429 Too Many Requests¶

Cause: Rate limit exceeded

Example:

{
  "detail": "Rate limit exceeded"
}

Common Causes: - Too many requests per minute (RPM limit) - Too many tokens per minute (TPM limit) - Burst limit exceeded

Solution:

import time

def make_request_with_retry(url, headers, data, max_retries=3):
    """Make request with exponential backoff for rate limits"""
    for attempt in range(max_retries):
        try:
            response = requests.post(url, headers=headers, json=data)
            response.raise_for_status()
            return response.json()

        except requests.exceptions.HTTPError as e:
            if e.response.status_code == 429:
                if attempt < max_retries - 1:
                    # Exponential backoff: 1s, 2s, 4s
                    wait_time = 2 ** attempt
                    print(f"Rate limited. Waiting {wait_time}s...")
                    time.sleep(wait_time)
                else:
                    print("Rate limit exceeded after all retries")
                    raise
            else:
                raise

500 Internal Server Error¶

Cause: Server-side error

Example:

{
  "detail": "Internal server error"
}

Common Causes: - Unexpected server-side error - Database connection issue - LiteLLM proxy unavailable

Solution:

try:
    response = requests.post(
        f"{API_URL}/jobs/{job_id}/llm-call",
        headers=headers,
        json={"messages": messages}
    )
    response.raise_for_status()
except requests.exceptions.HTTPError as e:
    if e.response.status_code == 500:
        print("Server error. Retrying...")
        # Retry with exponential backoff
        time.sleep(5)
        # Retry the request

503 Service Unavailable¶

Cause: Service temporarily unavailable

Example:

{
  "detail": "Service temporarily unavailable"
}

Common Causes: - Service maintenance - Server overload - Dependency unavailable

Solution:

try:
    response = requests.post(
        f"{API_URL}/jobs/{job_id}/llm-call",
        headers=headers,
        json={"messages": messages}
    )
    response.raise_for_status()
except requests.exceptions.HTTPError as e:
    if e.response.status_code == 503:
        print("Service unavailable. Please try again later.")
        # Implement retry with longer delays

Network Errors¶

Connection Errors¶

import requests
from requests.exceptions import ConnectionError, Timeout

try:
    response = requests.post(
        f"{API_URL}/jobs/create",
        headers=headers,
        json={"team_id": "acme-corp", "job_type": "test"},
        timeout=30  # 30 second timeout
    )
except ConnectionError as e:
    print(f"Connection error: {e}")
    # Check network connectivity
    # Retry with different endpoint if available
except Timeout as e:
    print(f"Request timed out: {e}")
    # Retry with longer timeout

Timeout Errors¶

try:
    response = requests.post(
        f"{API_URL}/jobs/{job_id}/llm-call",
        headers=headers,
        json={"messages": messages},
        timeout=30
    )
except Timeout:
    print("Request timed out after 30 seconds")
    # Increase timeout
    # Or switch to streaming for long responses

Streaming Errors¶

Interrupted Streams¶

import asyncio

async def robust_streaming():
    async with SaaSLLMClient(base_url, team_id, virtual_key) as client:
        job_id = await client.create_job("chat")

        try:
            accumulated = ""
            chunk_count = 0

            async for chunk in client.chat_stream(
                job_id=job_id,
                messages=[{"role": "user", "content": "Tell me a story"}]
            ):
                chunk_count += 1
                if chunk.choices:
                    content = chunk.choices[0].delta.get("content", "")
                    accumulated += content
                    print(content, end="", flush=True)

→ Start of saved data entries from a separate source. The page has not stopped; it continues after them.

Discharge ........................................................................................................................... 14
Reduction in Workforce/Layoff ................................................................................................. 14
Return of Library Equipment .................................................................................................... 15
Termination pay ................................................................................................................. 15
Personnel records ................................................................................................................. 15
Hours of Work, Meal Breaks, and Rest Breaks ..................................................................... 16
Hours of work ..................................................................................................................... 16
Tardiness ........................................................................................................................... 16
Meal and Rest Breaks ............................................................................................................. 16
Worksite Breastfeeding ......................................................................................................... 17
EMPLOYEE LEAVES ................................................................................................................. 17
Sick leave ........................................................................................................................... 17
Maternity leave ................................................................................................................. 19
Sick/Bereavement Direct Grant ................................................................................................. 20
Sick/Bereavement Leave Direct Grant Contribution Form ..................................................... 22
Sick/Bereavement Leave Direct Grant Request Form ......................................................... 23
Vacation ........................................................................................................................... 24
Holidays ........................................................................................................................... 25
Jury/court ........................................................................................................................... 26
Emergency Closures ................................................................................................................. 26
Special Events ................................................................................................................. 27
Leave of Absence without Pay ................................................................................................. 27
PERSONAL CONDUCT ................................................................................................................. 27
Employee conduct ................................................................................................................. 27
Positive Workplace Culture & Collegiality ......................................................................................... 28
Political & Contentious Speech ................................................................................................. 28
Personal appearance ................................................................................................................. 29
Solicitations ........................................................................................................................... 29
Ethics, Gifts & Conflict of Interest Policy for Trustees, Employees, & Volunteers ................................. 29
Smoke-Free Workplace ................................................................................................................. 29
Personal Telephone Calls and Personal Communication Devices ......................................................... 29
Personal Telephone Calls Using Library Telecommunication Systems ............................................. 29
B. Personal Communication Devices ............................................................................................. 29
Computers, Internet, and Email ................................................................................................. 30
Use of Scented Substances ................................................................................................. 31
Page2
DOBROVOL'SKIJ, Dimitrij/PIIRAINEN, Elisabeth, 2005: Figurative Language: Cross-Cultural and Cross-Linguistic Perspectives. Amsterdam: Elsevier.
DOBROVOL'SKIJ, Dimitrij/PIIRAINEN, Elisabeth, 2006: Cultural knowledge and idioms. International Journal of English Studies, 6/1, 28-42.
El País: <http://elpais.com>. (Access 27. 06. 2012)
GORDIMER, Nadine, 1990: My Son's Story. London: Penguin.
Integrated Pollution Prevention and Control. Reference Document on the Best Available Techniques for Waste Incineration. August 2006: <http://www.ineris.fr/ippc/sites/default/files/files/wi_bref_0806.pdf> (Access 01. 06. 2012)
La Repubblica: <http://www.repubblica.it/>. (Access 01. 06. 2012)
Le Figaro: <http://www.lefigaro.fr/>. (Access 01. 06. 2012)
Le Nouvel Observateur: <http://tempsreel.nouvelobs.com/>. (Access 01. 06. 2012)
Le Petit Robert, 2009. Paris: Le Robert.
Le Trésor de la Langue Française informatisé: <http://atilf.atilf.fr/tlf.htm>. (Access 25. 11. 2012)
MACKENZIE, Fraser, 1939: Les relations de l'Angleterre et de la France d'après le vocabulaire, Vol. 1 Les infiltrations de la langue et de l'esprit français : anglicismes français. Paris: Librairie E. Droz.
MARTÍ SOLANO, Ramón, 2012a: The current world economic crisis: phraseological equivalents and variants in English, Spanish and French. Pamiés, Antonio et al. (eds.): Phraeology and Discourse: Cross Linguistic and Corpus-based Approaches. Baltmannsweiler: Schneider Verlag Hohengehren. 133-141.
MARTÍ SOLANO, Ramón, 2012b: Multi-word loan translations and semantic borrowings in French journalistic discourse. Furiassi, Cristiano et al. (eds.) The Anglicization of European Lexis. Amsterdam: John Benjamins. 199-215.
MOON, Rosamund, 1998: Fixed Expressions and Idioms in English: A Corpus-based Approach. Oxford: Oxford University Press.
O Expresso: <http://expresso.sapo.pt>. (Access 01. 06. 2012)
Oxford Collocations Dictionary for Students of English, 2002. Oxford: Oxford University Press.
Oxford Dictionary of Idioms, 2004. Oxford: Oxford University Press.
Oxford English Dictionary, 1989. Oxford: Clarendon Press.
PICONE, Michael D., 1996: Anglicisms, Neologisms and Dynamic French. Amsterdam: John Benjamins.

            print(f"\n\nStream completed successfully ({chunk_count} chunks)")
            await client.complete_job(job_id, "completed")

        except asyncio.TimeoutError:
            print("\n\nStream timed out")
            await client.complete_job(job_id, "failed")

        except Exception as e:
            print(f"\n\nStream error: {e}")
            await client.complete_job(job_id, "failed")

            # Log the partial response
            if accumulated:
                print(f"Partial response received: {accumulated[:100]}...")

Stream Timeout¶

import asyncio

async def streaming_with_timeout():
    async with SaaSLLMClient(base_url, team_id, virtual_key) as client:
        job_id = await client.create_job("chat")

        try:
            # Set overall timeout for the stream
            async with asyncio.timeout(60):  # 60 seconds
                async for chunk in client.chat_stream(
                    job_id=job_id,
                    messages=[{"role": "user", "content": "Write a long essay"}]
                ):
                    # Process chunks
                    pass

        except asyncio.TimeoutError:
            print("Stream exceeded 60 second timeout")
            await client.complete_job(job_id, "failed")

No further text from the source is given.